Dataset content:
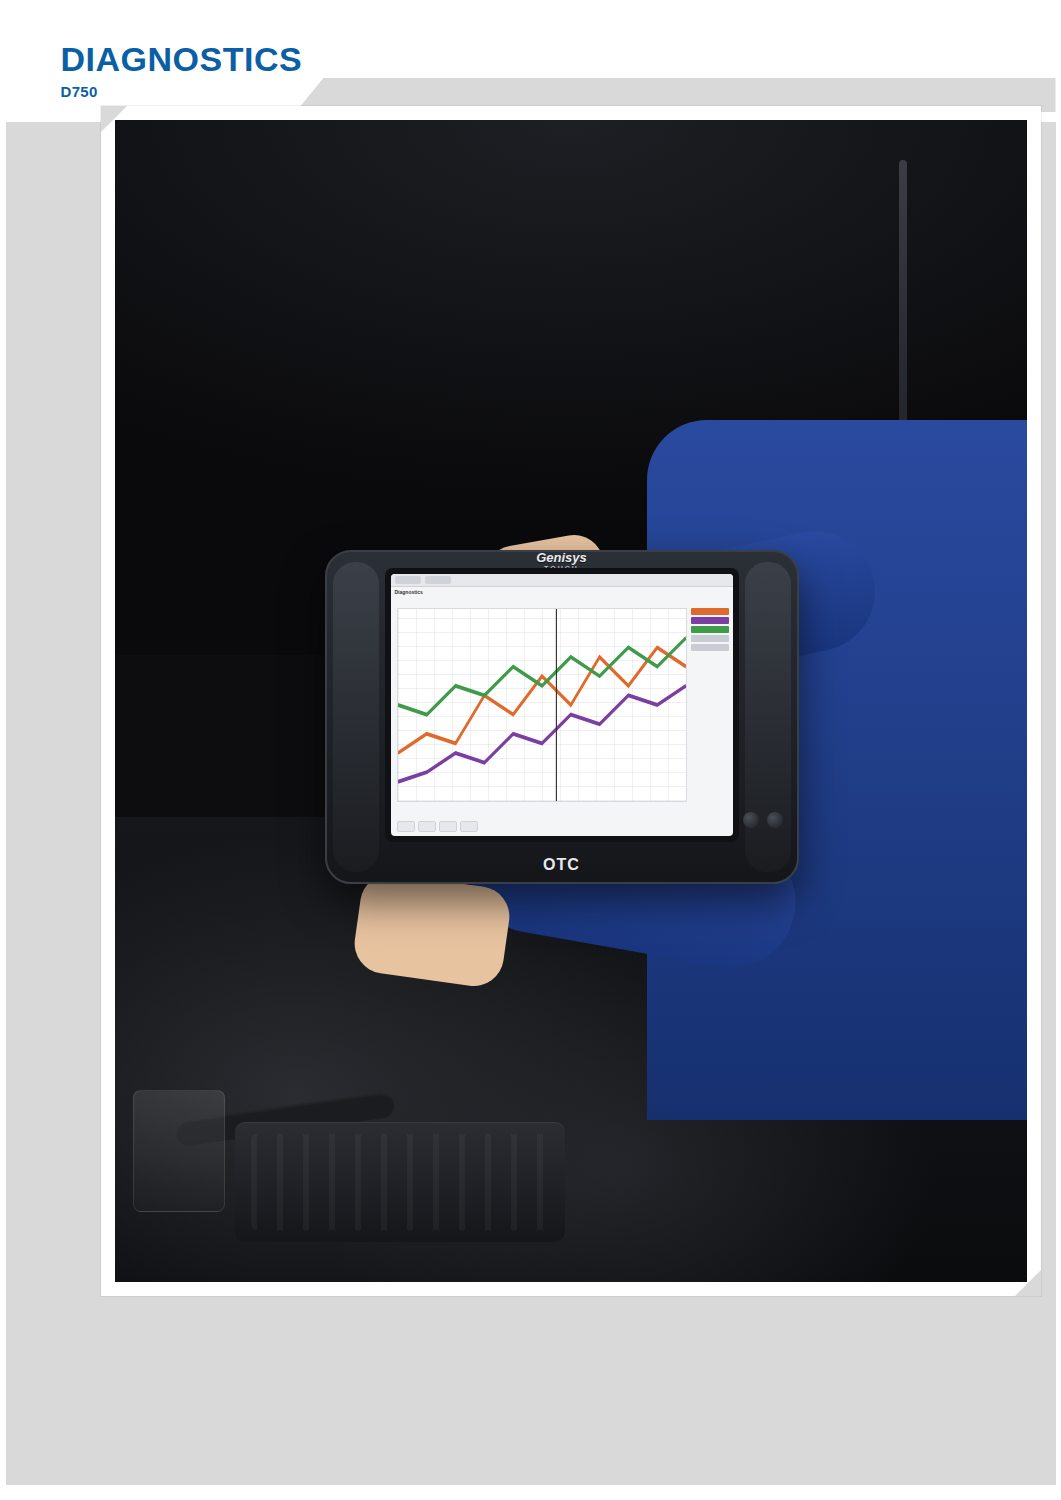Diagnostics
D750
GenisysTOUCH
Diagnostics
OTC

Your goal:
Every record above should be written out again exactly; the pictures stay out of the copy.

Your response:
Diagnostics
D750
GenisysTOUCH
Diagnostics
OTC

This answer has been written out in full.